> _TEXT FOR ANALYSIS_

<<<<

Once we start the project, the GSoC student can be bound to deliverables
that are possible within the time frame. However the full scope of the
project might take more. I can work on those parallely.
If I can be kept in the loop for discussions and I can do more detailed
analysis and I hope we can find ways we can collaborate with each other.
On Tue, Apr 23, 2013 at 5:22 AM, Paul Khuong <pvk@...> wrote:
> Amitav Mohanty wrote:
>> I am interested in contributing to SBCL; but I am no more a student so I
>> can't go through GSoC. However, since I am beginning to work on SBCL, I
>> will need some guidance. Yesterday we talked about it at #sbcl too. We
>> talked about a GSoC student getting preference and I agree to that.
>> I am interested in the task 'stronger hash functions and specialised hash
>> tables'. Robert would like to join in and both of us would like to work on
>> it. As we are both engaged by our jobs, we would not be bound to a
>> timeline; but we are interested in contributing.
>> Robert already has done some work related to hashes
> I'm CCing Aenik Shah, as he's a student interested in the project.
> Discussions on #sbcl seemed to converge on two points:
> 1. Implementing a strong block hash function and hacking it for
> incremental hashing would be useful. We could use the function for strings
> and bit vectors, but also for object graphs: feeding data to a block hash
> function (rather than mixing fixnum-sized hash values) should result in a
> higher-quality distribution. I expect assembly code implementations of the
> inner loop will eventually be interesting, but getting something working in
> CL would be a good first step, and doesn't even have to be tightly
> integrated with SBCL.

>>>>

> _EXCERPTED RECORDS_
<<<<

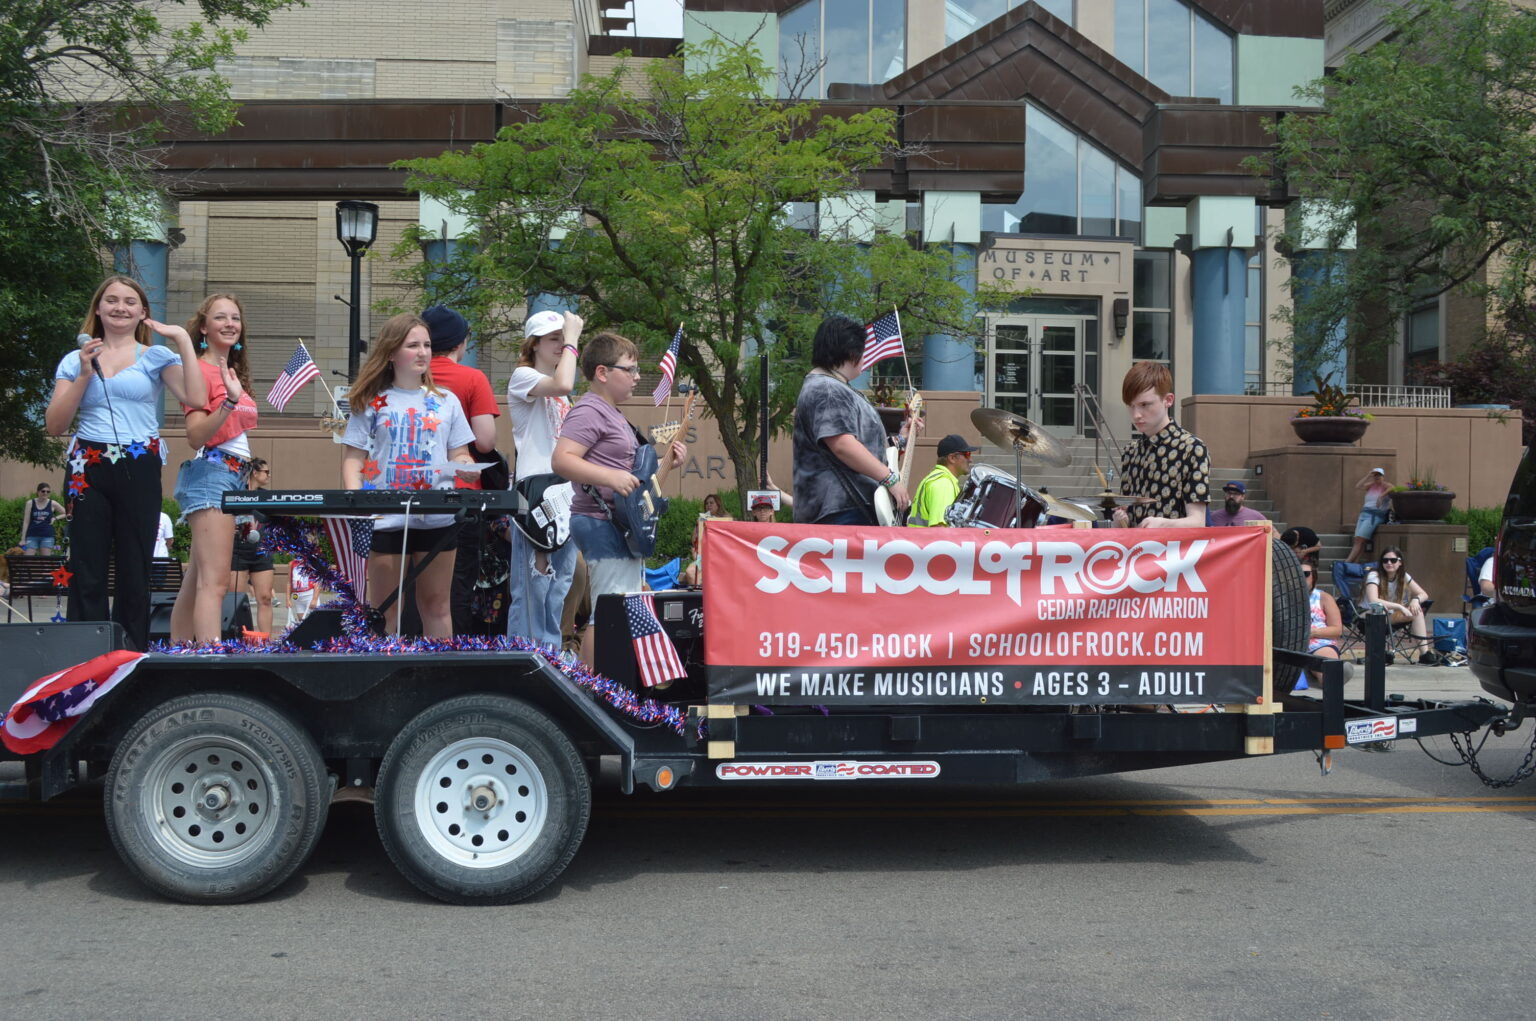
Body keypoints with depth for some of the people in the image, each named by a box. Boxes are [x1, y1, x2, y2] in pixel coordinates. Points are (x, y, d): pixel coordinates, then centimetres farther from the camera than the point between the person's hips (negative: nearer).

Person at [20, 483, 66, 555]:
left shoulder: (52, 504, 3)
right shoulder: (30, 503, 4)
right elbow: (26, 522, 4)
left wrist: (55, 518, -2)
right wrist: (23, 539, 0)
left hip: (47, 536, 0)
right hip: (32, 536, 0)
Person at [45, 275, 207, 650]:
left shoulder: (157, 357, 7)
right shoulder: (76, 360, 12)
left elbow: (196, 399, -10)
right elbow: (55, 426, 4)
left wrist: (184, 341, -10)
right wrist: (85, 374, -5)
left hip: (139, 470, -1)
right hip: (88, 469, 1)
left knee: (135, 571, 2)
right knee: (87, 573, -2)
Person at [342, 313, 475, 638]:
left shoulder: (446, 402, 11)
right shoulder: (371, 403, 5)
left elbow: (459, 454, 12)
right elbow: (353, 459, 2)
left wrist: (466, 467, -13)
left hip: (436, 517, 2)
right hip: (385, 517, -2)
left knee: (435, 604, 8)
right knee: (383, 609, 4)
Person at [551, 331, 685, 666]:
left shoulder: (615, 415, 20)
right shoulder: (589, 412, -12)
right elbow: (561, 460, -25)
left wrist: (665, 463, 15)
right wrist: (611, 477, -34)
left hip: (623, 525, 11)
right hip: (603, 524, -11)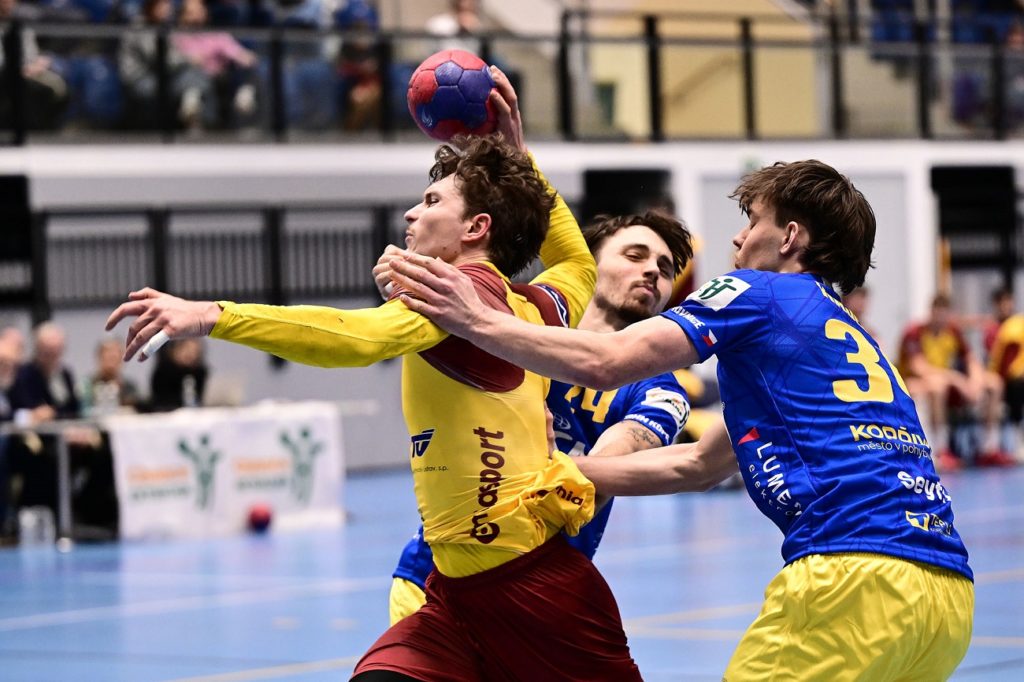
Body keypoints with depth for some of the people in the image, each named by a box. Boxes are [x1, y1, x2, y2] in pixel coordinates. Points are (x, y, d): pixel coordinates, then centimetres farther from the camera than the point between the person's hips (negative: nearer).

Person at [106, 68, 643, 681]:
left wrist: (213, 315, -34)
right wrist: (519, 158, 34)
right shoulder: (535, 305, 15)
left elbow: (361, 337, -29)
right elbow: (579, 264, 39)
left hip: (538, 588, -8)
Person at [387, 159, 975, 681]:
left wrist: (477, 320, 5)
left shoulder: (760, 293, 7)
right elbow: (700, 464, 36)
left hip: (858, 576, -8)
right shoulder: (848, 335, 31)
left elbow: (603, 362, -5)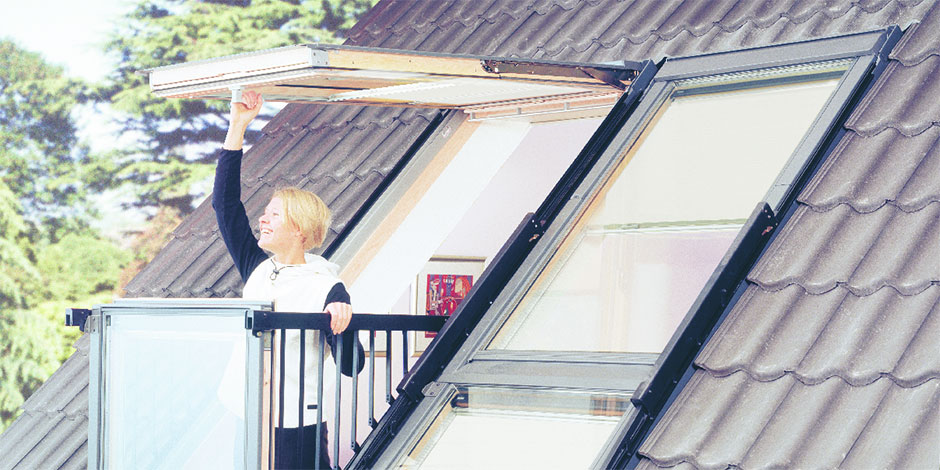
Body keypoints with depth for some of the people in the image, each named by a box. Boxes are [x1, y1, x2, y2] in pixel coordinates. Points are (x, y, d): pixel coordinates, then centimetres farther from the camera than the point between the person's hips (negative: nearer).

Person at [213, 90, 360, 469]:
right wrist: (238, 124, 6)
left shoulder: (327, 288, -7)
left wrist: (340, 324, -28)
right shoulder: (257, 268, 8)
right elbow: (226, 202, 8)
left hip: (295, 429, -5)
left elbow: (351, 366, -8)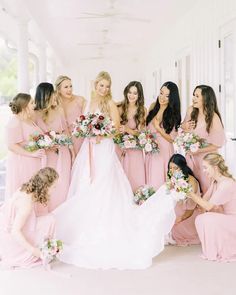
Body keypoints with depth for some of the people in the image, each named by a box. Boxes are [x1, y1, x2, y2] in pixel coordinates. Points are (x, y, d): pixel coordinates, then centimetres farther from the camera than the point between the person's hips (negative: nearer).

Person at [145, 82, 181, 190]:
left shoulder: (173, 114, -10)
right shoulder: (153, 106, 2)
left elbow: (171, 138, -11)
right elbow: (146, 125, 17)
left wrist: (158, 127, -16)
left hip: (164, 150, -4)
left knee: (160, 180, -1)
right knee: (151, 180, 9)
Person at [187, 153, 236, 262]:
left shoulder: (227, 184, -24)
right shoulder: (215, 182, 5)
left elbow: (208, 206, -23)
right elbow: (205, 199, 4)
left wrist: (191, 193, -20)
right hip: (225, 219, 9)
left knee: (207, 219, -24)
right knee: (200, 219, -4)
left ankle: (220, 252, -6)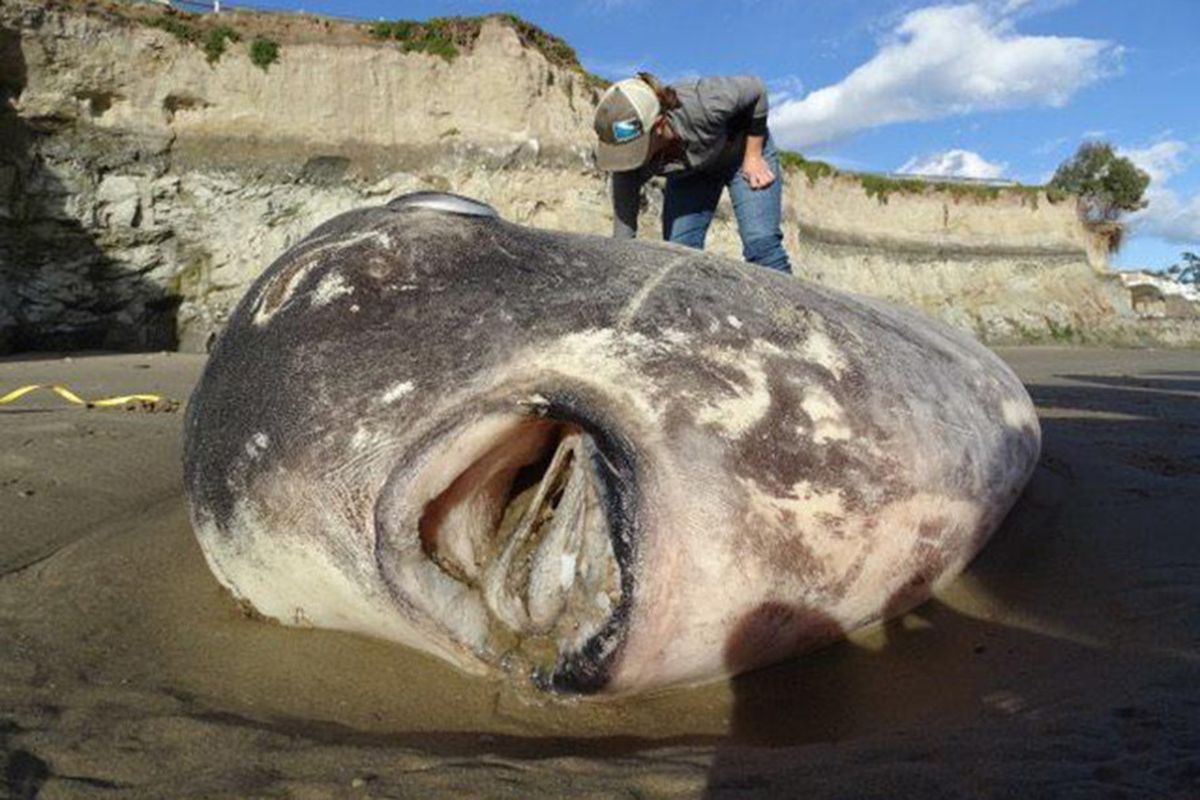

>>>>

> _PROBLEMS AND TASKS_
A – Translate this sentence from the SBCL mailing-list thread into German: "Once we start the project, the GSoC student can be bound to deliverables that are possible within the time frame."
B – Carry the SBCL mailing-list thread forward from its last sentence, keeping the quoted-reply style.
The lines have no connection to the SBCL mailing-list thread.

> _RESPONSES IN ORDER_
A – Sobald wir das Projekt beginnen, kann der GSoC-Student an Ergebnisse gebunden werden, die innerhalb des Zeitrahmens realisierbar sind.

B –
> 2. We want to improve the hash function for immediate data (characters,
> fixnums, pointer addresses, etc.), but speed doesn't seem to be too much of
> an issue: curently, only sxhash of symbols has an impact, and that's
> handled as a cache lookup. For everything else, the common use case
> (gethash/(setf gethash)) goes through a full call to the hash function,
> which then dispatches on the object's type before computing a hash value.
> So it's not too bad if hashing immediate data (after type dispatch) is up
> to twice or thrice as slow, as long as the distribution of hash values is
> significantly improved in return.
> I'm not sure how you could best collaborate with a GSoC student. I suppose
> it would be reasonable to try and coordinate to implement hash functions in
> CL. After that, it will clearly depend on the direction the student will
> wish to work in.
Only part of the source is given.